Je suis également président du groupe interparlementaire franco-allemand, où nous discutons en ce moment les problèmes de gestion énergétique : échanges d’électricité, nucléaire, gaz russe.
Qu’est-ce qui vous amène en Asie aujourd’hui ?
Comme vous le savez, contrairement à leurs homologues de l’Assemblée nationale, les sénateurs représentant les Français établis à l’étranger ne sont pas liés à une circonscription : ils couvrent le monde entier. Cette vision globale leur permet d’appréhender la diversité des situations et des besoins de nos compatriotes expatriés, de façon à pouvoir informer les décideurs parisiens de la réalité du terrain. Mais pour obtenir cette vision globale, il est important d’aller voir sur place ce qu’il se passe. Cela permet en outre de prendre connaissance d’expériences intéressantes qui pourraient être répliquées ailleurs. Par exemple, des lycées français de Madagascar et du Maroc offrent des formations post-bac allant vers un BTS en deux ans : d’autres pays pourraient mettre en place des cursus similaires avec profit.

+++++

**Questions:**
1) Recopiez le passage de l'entretien qui commence par les mots contenant « Je suis également » et se termine par « nucléaire, gaz russe. », en remplaçant « nucléaire » par « énergies renouvelables ».
2) Résumez l'entretien en deux phrases.

+++++

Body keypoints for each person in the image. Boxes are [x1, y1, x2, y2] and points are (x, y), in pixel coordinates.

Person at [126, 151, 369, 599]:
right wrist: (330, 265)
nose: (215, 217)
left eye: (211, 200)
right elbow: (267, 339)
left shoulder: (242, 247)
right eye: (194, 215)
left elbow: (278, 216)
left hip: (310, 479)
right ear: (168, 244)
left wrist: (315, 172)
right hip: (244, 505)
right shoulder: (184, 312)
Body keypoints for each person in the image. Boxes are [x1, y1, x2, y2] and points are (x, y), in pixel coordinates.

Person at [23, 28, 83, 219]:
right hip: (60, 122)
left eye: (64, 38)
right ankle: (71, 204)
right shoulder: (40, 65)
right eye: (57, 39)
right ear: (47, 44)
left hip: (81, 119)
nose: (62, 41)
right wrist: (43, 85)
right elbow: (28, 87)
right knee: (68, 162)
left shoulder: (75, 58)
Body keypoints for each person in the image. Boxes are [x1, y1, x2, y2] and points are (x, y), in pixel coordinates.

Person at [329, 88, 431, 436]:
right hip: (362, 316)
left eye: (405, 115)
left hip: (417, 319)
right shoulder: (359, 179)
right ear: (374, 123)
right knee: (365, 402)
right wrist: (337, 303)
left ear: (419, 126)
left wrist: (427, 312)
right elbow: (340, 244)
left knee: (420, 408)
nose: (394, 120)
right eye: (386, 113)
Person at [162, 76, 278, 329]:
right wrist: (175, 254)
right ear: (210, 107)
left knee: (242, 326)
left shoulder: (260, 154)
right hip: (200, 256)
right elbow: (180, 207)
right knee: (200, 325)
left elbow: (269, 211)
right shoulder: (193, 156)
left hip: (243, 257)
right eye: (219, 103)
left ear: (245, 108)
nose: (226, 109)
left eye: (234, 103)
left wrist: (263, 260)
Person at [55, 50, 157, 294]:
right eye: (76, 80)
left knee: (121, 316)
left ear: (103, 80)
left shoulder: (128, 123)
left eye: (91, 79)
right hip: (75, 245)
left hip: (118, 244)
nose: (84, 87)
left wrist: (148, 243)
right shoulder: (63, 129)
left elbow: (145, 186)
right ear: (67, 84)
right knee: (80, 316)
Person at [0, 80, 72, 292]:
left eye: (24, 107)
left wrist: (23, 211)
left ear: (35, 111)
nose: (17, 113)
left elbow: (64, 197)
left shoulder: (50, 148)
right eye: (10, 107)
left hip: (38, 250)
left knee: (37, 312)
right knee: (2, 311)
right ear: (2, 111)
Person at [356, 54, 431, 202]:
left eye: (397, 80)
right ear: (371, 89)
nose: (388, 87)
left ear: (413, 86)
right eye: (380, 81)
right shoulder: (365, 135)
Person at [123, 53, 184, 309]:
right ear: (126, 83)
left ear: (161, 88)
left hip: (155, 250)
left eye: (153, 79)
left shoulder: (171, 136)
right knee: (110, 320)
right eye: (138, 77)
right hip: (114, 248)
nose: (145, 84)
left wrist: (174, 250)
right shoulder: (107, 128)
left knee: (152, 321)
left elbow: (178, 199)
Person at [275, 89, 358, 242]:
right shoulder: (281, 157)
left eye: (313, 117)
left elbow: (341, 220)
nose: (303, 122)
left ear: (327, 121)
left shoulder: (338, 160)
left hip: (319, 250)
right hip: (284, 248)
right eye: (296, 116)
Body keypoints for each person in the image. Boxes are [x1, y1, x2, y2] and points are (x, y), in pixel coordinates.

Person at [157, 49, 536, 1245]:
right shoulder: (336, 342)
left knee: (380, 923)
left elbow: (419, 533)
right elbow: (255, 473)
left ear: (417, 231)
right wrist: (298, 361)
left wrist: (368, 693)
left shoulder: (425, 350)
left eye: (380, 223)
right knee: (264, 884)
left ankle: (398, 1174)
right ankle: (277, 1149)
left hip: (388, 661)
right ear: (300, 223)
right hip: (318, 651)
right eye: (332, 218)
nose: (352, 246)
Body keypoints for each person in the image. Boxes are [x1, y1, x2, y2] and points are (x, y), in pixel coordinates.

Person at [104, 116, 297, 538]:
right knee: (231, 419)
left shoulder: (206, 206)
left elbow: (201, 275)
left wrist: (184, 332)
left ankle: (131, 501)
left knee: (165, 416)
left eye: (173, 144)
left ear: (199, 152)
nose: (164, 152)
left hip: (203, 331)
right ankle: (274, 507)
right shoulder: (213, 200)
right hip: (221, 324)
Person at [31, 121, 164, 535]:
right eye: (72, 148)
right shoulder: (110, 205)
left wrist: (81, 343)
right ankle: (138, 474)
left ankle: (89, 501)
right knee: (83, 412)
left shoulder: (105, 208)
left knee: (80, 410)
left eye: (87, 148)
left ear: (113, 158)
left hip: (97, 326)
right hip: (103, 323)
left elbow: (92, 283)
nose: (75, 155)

+++++

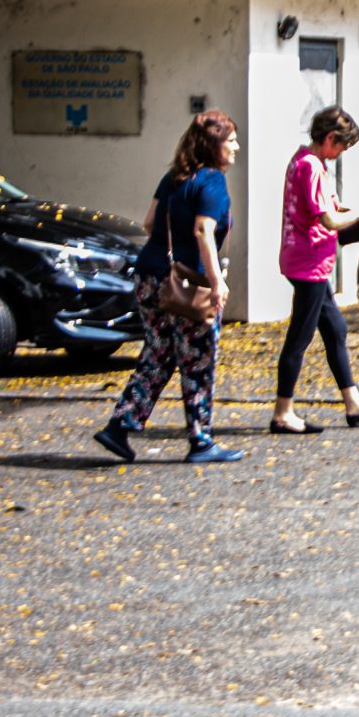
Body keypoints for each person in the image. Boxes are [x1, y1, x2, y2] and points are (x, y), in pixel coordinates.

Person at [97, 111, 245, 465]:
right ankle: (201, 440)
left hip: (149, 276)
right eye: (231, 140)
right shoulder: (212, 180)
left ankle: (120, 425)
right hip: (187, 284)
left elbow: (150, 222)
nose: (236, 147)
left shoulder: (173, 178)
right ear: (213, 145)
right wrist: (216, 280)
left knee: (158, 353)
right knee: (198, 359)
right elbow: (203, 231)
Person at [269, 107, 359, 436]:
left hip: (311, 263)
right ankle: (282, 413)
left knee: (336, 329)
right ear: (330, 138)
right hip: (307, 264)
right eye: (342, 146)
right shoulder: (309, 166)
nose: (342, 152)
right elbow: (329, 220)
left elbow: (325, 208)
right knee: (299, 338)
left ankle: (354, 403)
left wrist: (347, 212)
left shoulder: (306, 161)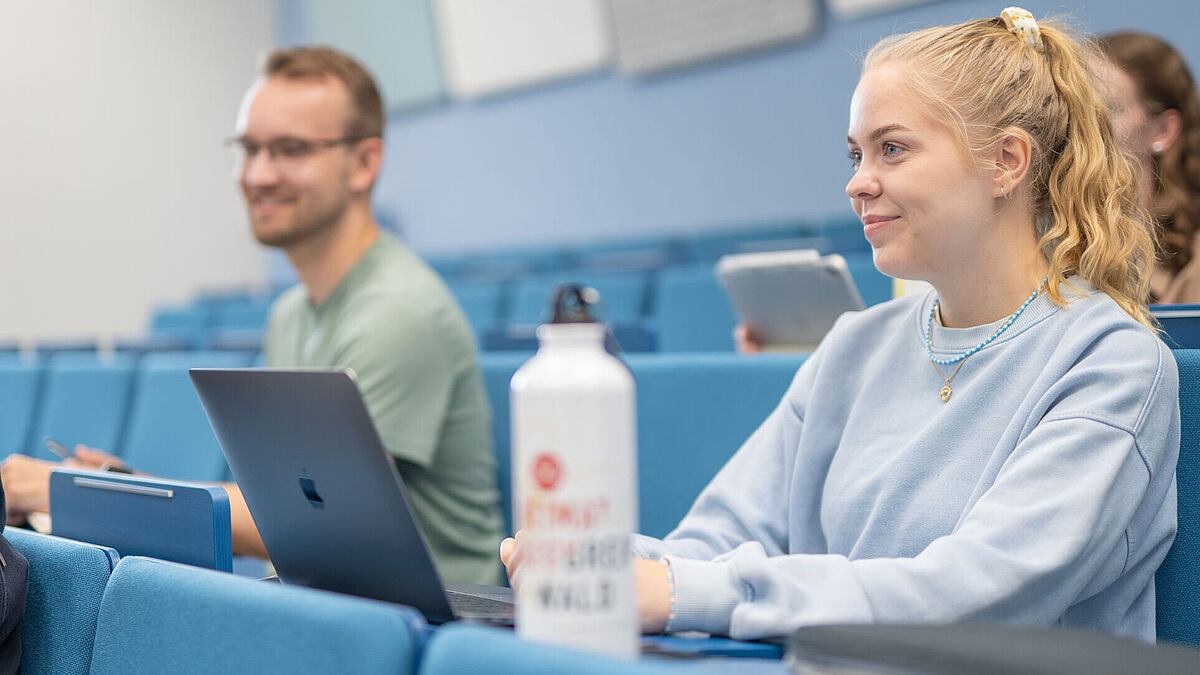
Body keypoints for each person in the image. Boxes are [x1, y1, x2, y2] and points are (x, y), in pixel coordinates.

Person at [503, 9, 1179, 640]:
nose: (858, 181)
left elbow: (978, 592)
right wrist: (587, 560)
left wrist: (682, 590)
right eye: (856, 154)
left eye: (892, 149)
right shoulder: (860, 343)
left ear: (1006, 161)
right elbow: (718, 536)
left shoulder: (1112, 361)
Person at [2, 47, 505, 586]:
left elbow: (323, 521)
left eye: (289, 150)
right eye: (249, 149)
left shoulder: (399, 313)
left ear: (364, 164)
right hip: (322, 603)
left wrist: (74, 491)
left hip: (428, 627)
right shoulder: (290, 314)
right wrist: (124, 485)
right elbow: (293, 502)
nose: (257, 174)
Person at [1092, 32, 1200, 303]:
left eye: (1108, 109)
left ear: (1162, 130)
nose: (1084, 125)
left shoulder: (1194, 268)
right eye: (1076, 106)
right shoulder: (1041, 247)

+++++

**Corrigé des exercices:**
1)
Je suis également président du groupe interparlementaire franco-allemand, où nous discutons en ce moment les problèmes de gestion énergétique : échanges d’électricité, énergies renouvelables, gaz russe.

2) La personne interrogée préside le groupe interparlementaire franco-allemand, qui traite en ce moment de gestion énergétique : échanges d'électricité, nucléaire et gaz russe. Les sénateurs représentant les Français établis à l'étranger couvrent le monde entier, et elle estime important de se rendre sur place pour informer les décideurs parisiens des besoins des expatriés et repérer des expériences reproductibles, comme les formations post-bac vers un BTS proposées par des lycées français de Madagascar et du Maroc.